I was photographed, walked through a metal detector and scanned with a hand-held device. I am surprised they didn't fingerprint me. My briefcase was searched. When my camera was found, I was bluntly informed I couldn't take it with me. Call it a camera Catch-22: I couldn't take it with me, but they wouldn't hold it for me.

"Sir, you are holding up the line."

Intimidation was in the air as I retreated in the corridor and left my camera unattended on the floor. What else could I do? I then walked past the goons and into the meeting.

This wasn't a top-level security briefing at the Pentagon. I'm not usually invited to those. No, it was a shareholders' meeting for one of Fidelity Investment's mutual funds. Perhaps 20 people attended. The only substantive order of business was a group of activists pleading with management to divest from corporations supporting genocide in Darfur. There was also a management-sponsored proposal to reduce from 50% to 33% the required fraction of shareholders for a quorum at shareholder meetings. Fidelity is struggling to gather sufficient proxies to achieve quorum at meetings, and this is their solution. Just 30 minutes were allotted for the entire meeting, and with another meeting scheduled immediately afterward, there wasn't a lot of flexibility. The management proposal passed with about 99% of the vote. The Darfur activists got a little over 20%.

I was attending as a field agent of the Investor Suffrage Movement, witnessing the sorry state of shareholder democracy. I owned shares in the Fidelity mutual fund, and my goal had been to appoint a colleague—also a field agent—as my proxy, so she could attend the meeting on my behalf. The prior week, I had called Fidelity's toll-free line and asked the friendly agent how I could do this. The call lasted 45 minutes. Most of that time, I was on hold while he desperately tried to find someone who could answer my question. Finally, he got back on the line and told me I wasn't allowed to appoint my own proxy. I could either appoint management as my proxy or attend the shareholder meeting myself. That is how I ended up in that corridor haggling with Fidelity security over a camera.

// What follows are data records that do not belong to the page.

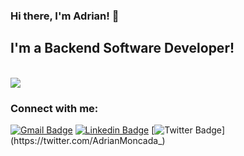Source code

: ### Hi there, I'm Adrian! 👋

## I'm a Backend Software Developer!
<br />
  <img src = "https://github-readme-stats.vercel.app/api/top-langs/?username=AdrianMoncada&layout=compact&theme=dark">
  
  ### Connect with me:
[![Gmail Badge](https://img.shields.io/badge/-adrian.ignaciomoncada@gmail.com-000000?style=flat-square&logo=Gmail&logoColor=white&link=mailto:adrian.ignaciomoncada@gmail.com)](mailto:adrian.ignaciomoncada@gmail.com)
[![Linkedin Badge](https://img.shields.io/badge/-adrianignaciomoncada-000000?style=flat-square&logo=Linkedin&logoColor=white&link=https://www.linkedin.com/in/adrian-ignaciomoncada/)](https://www.linkedin.com/in/adrian-ignaciomoncada/)
[![Twitter Badge](https://img.shields.io/badge/-@AdrianMoncada_-000000?style=flat-square&labelColor=000000&logo=twitter&logoColor=white&link=https://twitter.com/AdrianMoncada_)](https://twitter.com/AdrianMoncada_) 

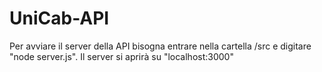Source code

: # UniCab-API
Per avviare il server della API bisogna entrare nella cartella /src e digitare "node server.js". Il server si aprirà su "localhost:3000"
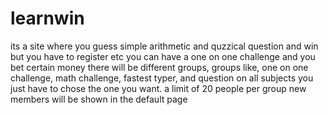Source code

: # learnwin
its a site where you guess simple arithmetic and quzzical question and win but you have to register  etc
you can have a one on one challenge and you bet certain money
there will be different groups,
groups like, one on one challenge, math challenge, fastest typer, and question on all subjects
you just have to chose the one you want.
a limit of 20 people per group
new members will be shown in the default page
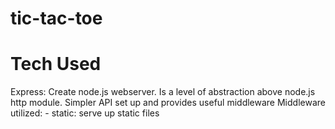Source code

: # tic-tac-toe

# Tech Used

Express: Create node.js webserver. Is a level of abstraction above node.js http module. Simpler API set up and provides useful middleware 
  Middleware utilized: 
    - static: serve up static files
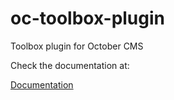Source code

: # oc-toolbox-plugin
Toolbox plugin for October CMS

Check the documentation at:

[Documentation](https://docs.codecycler.com/oc-toolbox-plugin-7be933fb8e4641f2b17ba5878ba62690)
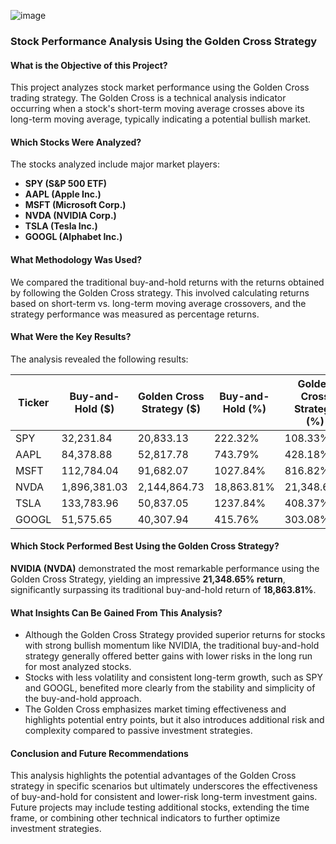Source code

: ![image](https://github.com/user-attachments/assets/40374df3-a707-4e8b-96b3-52656d364b46)

### Stock Performance Analysis Using the Golden Cross Strategy

#### What is the Objective of this Project?

This project analyzes stock market performance using the Golden Cross trading strategy. The Golden Cross is a technical analysis indicator occurring when a stock's short-term moving average crosses above its long-term moving average, typically indicating a potential bullish market.

#### Which Stocks Were Analyzed?

The stocks analyzed include major market players:
- **SPY (S&P 500 ETF)**
- **AAPL (Apple Inc.)**
- **MSFT (Microsoft Corp.)**
- **NVDA (NVIDIA Corp.)**
- **TSLA (Tesla Inc.)**
- **GOOGL (Alphabet Inc.)**

#### What Methodology Was Used?

We compared the traditional buy-and-hold returns with the returns obtained by following the Golden Cross strategy. This involved calculating returns based on short-term vs. long-term moving average crossovers, and the strategy performance was measured as percentage returns.

#### What Were the Key Results?

The analysis revealed the following results:

| Ticker | Buy-and-Hold ($) | Golden Cross Strategy ($) | Buy-and-Hold (%) | Golden Cross Strategy (%) |
|--------|------------------|---------------------------|------------------|----------------------------|
| SPY    | 32,231.84        | 20,833.13                 | 222.32%          | 108.33%                    |
| AAPL   | 84,378.88        | 52,817.78                 | 743.79%          | 428.18%                    |
| MSFT   | 112,784.04       | 91,682.07                 | 1027.84%         | 816.82%                    |
| NVDA   | 1,896,381.03     | 2,144,864.73              | 18,863.81%       | 21,348.65%                 |
| TSLA   | 133,783.96       | 50,837.05                 | 1237.84%         | 408.37%                    |
| GOOGL  | 51,575.65        | 40,307.94                 | 415.76%          | 303.08%                    |

#### Which Stock Performed Best Using the Golden Cross Strategy?

**NVIDIA (NVDA)** demonstrated the most remarkable performance using the Golden Cross Strategy, yielding an impressive **21,348.65% return**, significantly surpassing its traditional buy-and-hold return of **18,863.81%**.

#### What Insights Can Be Gained From This Analysis?

- Although the Golden Cross Strategy provided superior returns for stocks with strong bullish momentum like NVIDIA, the traditional buy-and-hold strategy generally offered better gains with lower risks in the long run for most analyzed stocks.
- Stocks with less volatility and consistent long-term growth, such as SPY and GOOGL, benefited more clearly from the stability and simplicity of the buy-and-hold approach.
- The Golden Cross emphasizes market timing effectiveness and highlights potential entry points, but it also introduces additional risk and complexity compared to passive investment strategies.

#### Conclusion and Future Recommendations

This analysis highlights the potential advantages of the Golden Cross strategy in specific scenarios but ultimately underscores the effectiveness of buy-and-hold for consistent and lower-risk long-term investment gains. Future projects may include testing additional stocks, extending the time frame, or combining other technical indicators to further optimize investment strategies.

About fifteen minutes of the shareholder meeting was devoted to formalities and balloting. There actually were no ballots—just more proxy assignment cards, which Fidelity had us use as ballots. We had no choice, so legally even people who attended the meeting were forced to sign over their proxies to management. Perhaps two minutes were devoted to the management proposal. I asked the only question: "Is there any statutory limit on how low the quorum requirement can be set?" Fidelity's general counsel explained that 50% is the minimum for corporations, but the mutual fund is structured as a Massachusetts trust, for which there is no legal minimum. The balance of the meeting was devoted to the Darfur petition.

A final item on the agenda was for general fund business, but time ran out. The chair announced we would skip it. I protested, as I hadn't yet raised the issue of not being allowed to appoint my own proxy. With the chair's permission, I briefly described my experience with the agent on Fidelity's toll-free line. The general counsel apologized for the misinformation I had received and promised to talk to me after the meeting. I made the mistake of accepting this. After the meeting, he referred me to an assistant who took my e-mail address. Suspecting I might never hear from her, I pressed for her name and number. She hesitated but did surrender them. She was Margaret Carey, associate general counsel. Hopefully, she is now busily drafting procedures for Fidelity shareholders to appoint their own proxies. More likely, she has forgotten I exist. I will follow-up with her soon.